Identifying Priority Giant Anteater (Myrmecophaga tridactyla) Populations for Conservation in São Paulo State,Brazil

Habitat loss is the main threat to biodiversity conservation worldwide. Some species may be particularly susceptible to the effects of fragmentation and the isolation of populations. The impacts of human activity on wild animal populations may be understood through relationships between individual genetic data and spatial landscape variables, particularly when considering local population dynamics influenced by fragmented habitats. Thus, the objective of this study was to analyze the population structure and genetic diversity of the giant anteater (Myrmecophaga tridactyla) using an individual sampling scheme (ISS) on a regional geographic scale. Data were collected from 41 specimens from twenty different locations in São Paulo State, Brazil, and six polymorphic microsatellite loci were genotyped. Our results indicate that barriers to gene flow exist and have segregated individuals of the farther away areas into two spatially structured clusters. The populations were also found to have high genetic diversity.

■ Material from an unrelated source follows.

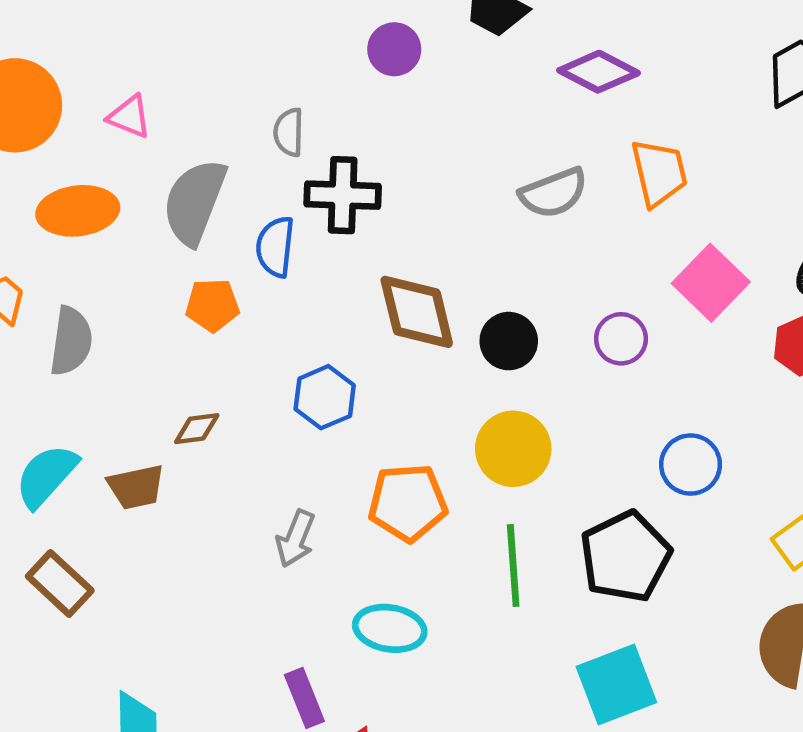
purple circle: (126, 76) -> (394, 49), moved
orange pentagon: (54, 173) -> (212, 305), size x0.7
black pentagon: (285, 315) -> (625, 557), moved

The experimental sampling approach used herein enabled an analysis of the population dynamics of the giant anteater on a regional scale, as well as the identification of priority populations for genetic resource conservation for this species. The results reflect the need for adequate management plans. The efficacy of the sampling scheme may vary based on the study model used, but we argue that the use of an ISS combined with suitable molecular markers and statistical methods may serve as an important tool for initial analyses of threatened or vulnerable species, particularly in anthropized regions where populations are small or hard to characterize.